While there is no alternative to regulation, it is generally accepted that expecting the state to discharge that function in Pakistan is unrealistic. The record shows that the state politicises the operations of the regulatory body and compromises its independence. It uses its powers of patronage and does not appoint competent professionals to positions of leadership. Many of the officials it does appoint use the opportunity for rent seeking. There is no other explanation for the number of private medical colleges licensed without adequate faculty and the number of facilities advertising themselves as hospitals without fulfilling basic requirements.

Given that lives are at stake, citizens cannot afford to wait indefinitely for a caring state to emerge. A second-best solution is urgently called for. One alternative is to push to privatise the regulatory function while being cognisant of the private sector’s weaknesses and hedging appropriately in the interest of the citizens.

The only function remaining with the state regulator would be to bid out the regulatory contracts for predefined terms to established private audit firms with reputations to defend. Since this is a major departure, the experiment can be piloted in one sub-district or small city. The private regulator would categorise and register all facilities, ensure compliance with minimum requirements, introduce standard record-keeping protocols, and initiate a regime of random inspections. Based on a cumulative review of records, facilities would be assigned quality rankings to be disclosed to citizens. Facilities falling below acceptable standards would be given a limited time to improve to avoid losing their operating licence. Registration fees could partly finance the experiment.

In parallel with this privatisation, a board of credible individuals would serve as an independent watchdog on behalf of the local population. In addition, the federation of newspapers could nominate a set of journalists to report regularly on the experiment. Thus circumscribed, the second-best alternative could be expected to prove more effective than the state regulator. Based on the results of the pilot, the arrangement could be fine-tuned before expanding its coverage.

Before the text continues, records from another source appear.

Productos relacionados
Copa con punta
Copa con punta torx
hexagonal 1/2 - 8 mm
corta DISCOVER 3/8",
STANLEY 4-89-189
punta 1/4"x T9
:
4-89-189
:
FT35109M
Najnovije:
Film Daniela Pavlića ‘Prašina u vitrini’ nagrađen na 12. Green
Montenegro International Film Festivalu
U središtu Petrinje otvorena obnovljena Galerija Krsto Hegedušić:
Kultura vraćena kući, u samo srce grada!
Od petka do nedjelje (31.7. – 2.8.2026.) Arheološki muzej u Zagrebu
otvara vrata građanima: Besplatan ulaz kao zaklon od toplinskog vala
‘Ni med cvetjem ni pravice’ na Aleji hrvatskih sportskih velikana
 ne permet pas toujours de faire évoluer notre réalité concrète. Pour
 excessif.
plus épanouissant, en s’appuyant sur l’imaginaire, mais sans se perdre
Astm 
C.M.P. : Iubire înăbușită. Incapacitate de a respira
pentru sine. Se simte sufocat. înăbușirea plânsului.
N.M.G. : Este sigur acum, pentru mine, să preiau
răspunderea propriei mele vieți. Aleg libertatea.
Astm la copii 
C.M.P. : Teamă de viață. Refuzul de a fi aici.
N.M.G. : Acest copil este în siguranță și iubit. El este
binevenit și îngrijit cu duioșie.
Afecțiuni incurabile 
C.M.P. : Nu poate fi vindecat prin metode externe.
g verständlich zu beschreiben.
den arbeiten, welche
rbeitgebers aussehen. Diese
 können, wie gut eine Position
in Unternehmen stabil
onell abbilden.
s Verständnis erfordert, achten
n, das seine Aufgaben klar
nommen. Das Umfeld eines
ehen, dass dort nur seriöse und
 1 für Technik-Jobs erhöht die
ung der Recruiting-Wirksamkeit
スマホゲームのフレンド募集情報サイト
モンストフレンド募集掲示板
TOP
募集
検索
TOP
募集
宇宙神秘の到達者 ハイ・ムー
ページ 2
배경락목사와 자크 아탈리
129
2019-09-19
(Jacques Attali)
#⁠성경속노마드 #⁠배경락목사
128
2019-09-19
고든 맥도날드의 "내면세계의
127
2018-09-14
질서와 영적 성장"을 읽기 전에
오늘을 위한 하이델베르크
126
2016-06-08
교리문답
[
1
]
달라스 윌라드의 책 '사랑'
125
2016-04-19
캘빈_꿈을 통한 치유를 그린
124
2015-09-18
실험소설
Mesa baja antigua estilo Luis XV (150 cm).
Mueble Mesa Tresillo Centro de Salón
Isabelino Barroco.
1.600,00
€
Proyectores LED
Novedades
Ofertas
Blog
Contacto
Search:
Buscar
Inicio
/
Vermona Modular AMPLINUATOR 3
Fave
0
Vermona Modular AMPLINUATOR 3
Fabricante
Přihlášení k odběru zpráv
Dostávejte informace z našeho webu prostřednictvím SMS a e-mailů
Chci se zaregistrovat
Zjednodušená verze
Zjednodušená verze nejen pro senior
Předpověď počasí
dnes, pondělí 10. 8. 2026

For the longer run, however, the existing model of curative care is unsuitable in a country where incomes are low, the incidence of ill-health is high, and basic public health infrastructure — safe water and sanitation, clean air, pest control, etc — is missing. Populist attempts to make curative care affordable will prove to be unsustainable. We need to transition to a wellness model based on preventive care in which households are visited, monitored, and guided at regular intervals independent of episodes of sickness.

Such a model could also be tried on a pilot basis in one jurisdiction. There are a number of very successful examples to learn from. In 2014, the director-general of the World Health Organisation recommended Cuba’s preventive healthcare model to the entire developing world even though it is not considered politically correct to applaud anything happening in that country. In Cuba, family physicians supported by paramedical staff deliver primary care and preventive services at the local level to panels of patients, about 1,000 patients per physician, with patients and caregivers generally living in the same community.

Even an affluent country like the UK subscribes to a similar model in which family practitioners and ancillary staff responsible for registered populations of patients act as gatekeepers to specialist care.

Healthcare in Pakistan is out of control and in bad shape and it is up to citizens to articulate alternatives to avoid more tragic losses. This can be a common cause for the rich and poor because not even all the well-off can travel abroad for their check-ups and medical needs.

The writer is a fellow at the Consortium for Development Policy Research in Lahore.